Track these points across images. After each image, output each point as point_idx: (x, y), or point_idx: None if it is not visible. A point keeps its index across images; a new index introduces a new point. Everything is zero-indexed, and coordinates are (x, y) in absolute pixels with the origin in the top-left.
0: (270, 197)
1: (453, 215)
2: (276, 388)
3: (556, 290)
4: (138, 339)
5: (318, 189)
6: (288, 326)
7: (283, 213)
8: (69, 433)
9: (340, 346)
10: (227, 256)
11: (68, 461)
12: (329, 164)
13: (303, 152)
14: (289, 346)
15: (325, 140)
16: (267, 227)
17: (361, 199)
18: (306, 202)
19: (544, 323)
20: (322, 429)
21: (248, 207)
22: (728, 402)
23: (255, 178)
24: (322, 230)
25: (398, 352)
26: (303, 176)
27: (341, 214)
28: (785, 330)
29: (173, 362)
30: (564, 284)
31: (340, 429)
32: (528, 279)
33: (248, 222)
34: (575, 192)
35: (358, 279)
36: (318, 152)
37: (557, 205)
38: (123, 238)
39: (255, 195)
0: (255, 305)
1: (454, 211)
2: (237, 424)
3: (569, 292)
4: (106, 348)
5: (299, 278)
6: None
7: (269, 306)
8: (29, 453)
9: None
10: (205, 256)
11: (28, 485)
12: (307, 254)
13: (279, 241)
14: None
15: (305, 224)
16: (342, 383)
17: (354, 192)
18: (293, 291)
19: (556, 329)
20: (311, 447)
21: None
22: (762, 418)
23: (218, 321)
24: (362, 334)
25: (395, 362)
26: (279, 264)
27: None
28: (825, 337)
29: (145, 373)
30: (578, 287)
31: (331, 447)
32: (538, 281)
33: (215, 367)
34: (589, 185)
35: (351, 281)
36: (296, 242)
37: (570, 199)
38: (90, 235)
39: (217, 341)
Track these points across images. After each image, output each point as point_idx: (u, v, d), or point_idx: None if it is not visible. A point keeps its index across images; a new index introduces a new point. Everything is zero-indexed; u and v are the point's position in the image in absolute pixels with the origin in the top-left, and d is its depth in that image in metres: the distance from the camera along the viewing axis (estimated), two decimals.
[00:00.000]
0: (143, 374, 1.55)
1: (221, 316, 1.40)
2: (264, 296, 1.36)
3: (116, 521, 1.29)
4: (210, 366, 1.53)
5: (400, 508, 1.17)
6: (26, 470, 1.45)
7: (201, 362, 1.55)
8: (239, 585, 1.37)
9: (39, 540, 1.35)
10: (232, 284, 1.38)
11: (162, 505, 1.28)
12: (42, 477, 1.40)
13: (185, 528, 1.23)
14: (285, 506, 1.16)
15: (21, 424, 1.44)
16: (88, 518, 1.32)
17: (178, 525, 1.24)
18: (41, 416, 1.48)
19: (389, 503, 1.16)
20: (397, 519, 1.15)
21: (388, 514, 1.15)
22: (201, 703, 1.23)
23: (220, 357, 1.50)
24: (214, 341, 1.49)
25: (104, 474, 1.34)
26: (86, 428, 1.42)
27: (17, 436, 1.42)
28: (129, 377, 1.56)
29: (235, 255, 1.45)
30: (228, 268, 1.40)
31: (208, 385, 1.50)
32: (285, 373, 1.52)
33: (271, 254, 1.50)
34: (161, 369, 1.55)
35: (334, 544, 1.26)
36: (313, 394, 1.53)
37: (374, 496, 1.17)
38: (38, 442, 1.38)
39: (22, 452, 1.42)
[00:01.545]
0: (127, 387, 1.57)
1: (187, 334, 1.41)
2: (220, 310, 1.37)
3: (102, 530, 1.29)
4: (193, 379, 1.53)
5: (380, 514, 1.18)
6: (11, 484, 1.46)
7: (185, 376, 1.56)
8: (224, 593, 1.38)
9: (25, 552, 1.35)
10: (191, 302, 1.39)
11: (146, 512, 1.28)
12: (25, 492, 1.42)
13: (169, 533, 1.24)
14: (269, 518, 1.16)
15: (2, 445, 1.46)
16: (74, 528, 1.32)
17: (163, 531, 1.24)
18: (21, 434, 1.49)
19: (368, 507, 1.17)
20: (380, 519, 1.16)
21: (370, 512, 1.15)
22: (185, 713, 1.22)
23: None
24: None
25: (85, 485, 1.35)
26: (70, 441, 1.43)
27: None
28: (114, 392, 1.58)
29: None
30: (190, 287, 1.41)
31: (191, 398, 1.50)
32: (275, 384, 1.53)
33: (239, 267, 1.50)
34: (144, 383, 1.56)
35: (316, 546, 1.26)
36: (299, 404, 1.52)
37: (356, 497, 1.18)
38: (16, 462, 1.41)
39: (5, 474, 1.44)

......

> **Work task**
Search the data above for the string "Everything". Report every line where it is found.

> **Result**
Track these points across images. After each image, output each point as point_idx: (x, y), or point_idx: None if it is not visible. A point keeps its index across images; a new index introduces a new point. Everything is zero-indexed, and coordinates are (x, y) in absolute pixels with the origin in the top-left.
Track these points across images. After each image, output each point as point_idx: (u, v, d), or point_idx: None if it is not visible. A point keeps its index across images; a new index introduces a new point. Everything is zero-indexed; u and v are the point's position in the image in absolute pixels with the origin in the top-left, and d is its depth in that image in metres: the distance from the camera along the viewing axis (estimated), two decimals.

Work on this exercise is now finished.